Work required —
In the data below, find the line that contains "ορθόδοξη παράδοση που παραμένει" and the line that contains "Rucianem-Nidzie!". Copy both, plus every line between them, exactly.

Data to use —
::::::

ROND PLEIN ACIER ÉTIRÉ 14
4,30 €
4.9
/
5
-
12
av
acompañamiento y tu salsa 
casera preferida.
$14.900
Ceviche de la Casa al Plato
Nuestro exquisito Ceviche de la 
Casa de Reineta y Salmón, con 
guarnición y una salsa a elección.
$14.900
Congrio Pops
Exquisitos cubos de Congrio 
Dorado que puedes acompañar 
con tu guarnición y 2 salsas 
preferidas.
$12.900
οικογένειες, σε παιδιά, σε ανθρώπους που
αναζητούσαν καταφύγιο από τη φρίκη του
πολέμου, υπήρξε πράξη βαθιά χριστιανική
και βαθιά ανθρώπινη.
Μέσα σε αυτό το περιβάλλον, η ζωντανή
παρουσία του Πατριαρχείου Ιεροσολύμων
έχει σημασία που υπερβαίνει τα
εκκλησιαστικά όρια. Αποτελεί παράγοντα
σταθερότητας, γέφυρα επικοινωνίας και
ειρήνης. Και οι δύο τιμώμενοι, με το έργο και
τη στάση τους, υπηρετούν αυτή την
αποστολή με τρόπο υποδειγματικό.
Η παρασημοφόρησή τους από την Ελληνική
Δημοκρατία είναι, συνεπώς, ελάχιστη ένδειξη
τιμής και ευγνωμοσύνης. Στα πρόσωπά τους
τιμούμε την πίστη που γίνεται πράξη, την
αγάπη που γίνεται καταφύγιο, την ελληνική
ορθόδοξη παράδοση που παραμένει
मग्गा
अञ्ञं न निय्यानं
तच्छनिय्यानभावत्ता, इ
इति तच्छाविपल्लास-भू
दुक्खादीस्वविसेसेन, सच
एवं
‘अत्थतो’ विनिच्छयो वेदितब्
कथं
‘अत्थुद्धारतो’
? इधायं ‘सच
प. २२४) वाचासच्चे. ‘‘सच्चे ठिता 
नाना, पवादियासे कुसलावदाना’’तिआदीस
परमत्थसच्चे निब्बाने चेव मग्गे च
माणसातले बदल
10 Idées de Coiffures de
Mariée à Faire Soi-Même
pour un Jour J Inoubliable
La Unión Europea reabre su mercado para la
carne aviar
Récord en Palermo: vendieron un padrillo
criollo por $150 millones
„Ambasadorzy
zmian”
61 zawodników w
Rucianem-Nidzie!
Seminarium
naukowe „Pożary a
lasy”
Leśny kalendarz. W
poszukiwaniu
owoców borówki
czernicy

::::::

Output —
ορθόδοξη παράδοση που παραμένει
मग्गा
अञ्ञं न निय्यानं
तच्छनिय्यानभावत्ता, इ
इति तच्छाविपल्लास-भू
दुक्खादीस्वविसेसेन, सच
एवं
‘अत्थतो’ विनिच्छयो वेदितब्
कथं
‘अत्थुद्धारतो’
? इधायं ‘सच
प. २२४) वाचासच्चे. ‘‘सच्चे ठिता 
नाना, पवादियासे कुसलावदाना’’तिआदीस
परमत्थसच्चे निब्बाने चेव मग्गे च
माणसातले बदल
10 Idées de Coiffures de
Mariée à Faire Soi-Même
pour un Jour J Inoubliable
La Unión Europea reabre su mercado para la
carne aviar
Récord en Palermo: vendieron un padrillo
criollo por $150 millones
„Ambasadorzy
zmian”
61 zawodników w
Rucianem-Nidzie!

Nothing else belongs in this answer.